- _Exercise instructions_: In the passage below about a second Trump term, do statements (a), (b), and (c) agree with the text? Answer yes or no for each and quote the deciding words. (a) Germany and Italy are described as the norm. (b) Hitler's deficit spending is said to have funded an industrial boom that lowered unemployment. (c) All US capital is said to already support Trump.

- _Selected passage_:
I largely agree, and have been saying for years that people are drastically underestimating what a second Trump term will look like. The only counter I would say is that, while Trump is immensely powerful, and the opposition complete chickenshit, Germany and Italy are not the norm. There were unique historical conditions that made the fascist conquest of those countries so complete so quickly. Generally the country falls into some inbetween.
There are a lot of different interests at play in the US, a lot of institutional inertia, a lot of capital that does not support Trump yet(although capital will follow fascists if they think it the best way to crush workers).
Trump does have a genius at understanding postmodern media, and is himself sorta the incarnation of postmodern, which means an ability to feed desire and fear in his followers. But he looks woefully incompetent at the present moment, which is not inspiring for people to commit a fascist coup. He is also incredibly ill disciplined and fickle. The Nazis at least felt the need to deliver some material returns for workers with vacations to Spain and such. Doing everything you can to tank the economy and put yourself in an incredibly weak bargaining position with foreign nations as your economy collapses is the opposite of inevitable, indomitable strength.
Trump wants to mimic Hitler by sacrificing the longterm stability of the economy for shorterm growth(it's what every Republican does), but he has perhaps irreperably annihilated his greatest assett, faith in US credit, finance, and the petro dollar. He was in a situation unprecedented outside the modern US, being able to print huge amounts of money without the risk of hyperinflation. Hitler instituted huge deficit spending(and wealth robbed from those persecuted), to fund a boom in industrial production that lowered the unemployment rate. It was like a sugar rush, to continue required the use of massive pools of slave labor and the constant influx of stolen wealth.

- _Data extract_:

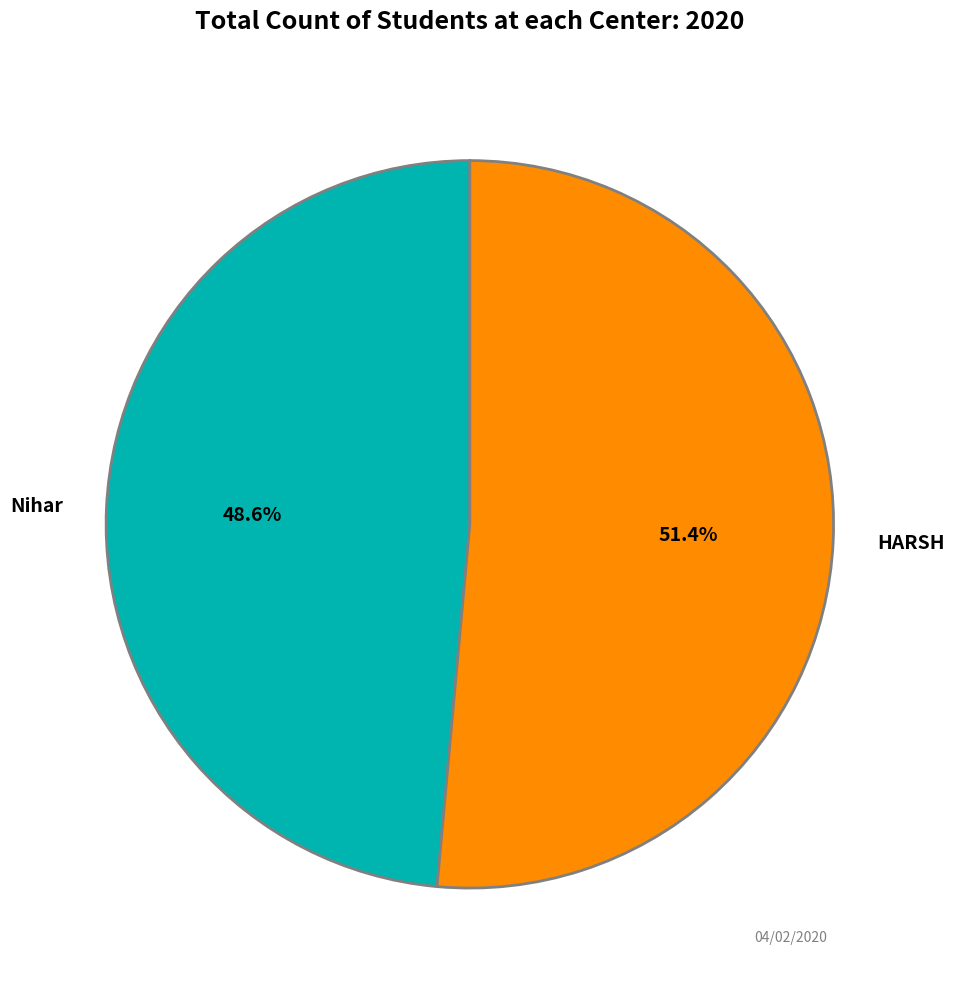

Which category has the biggest portion of the pie?

HARSH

- _Answer space_:
(a) No: "Germany and Italy are not the norm."
(b) Yes: "to fund a boom in industrial production that lowered the unemployment rate."
(c) No: "a lot of capital that does not support Trump yet"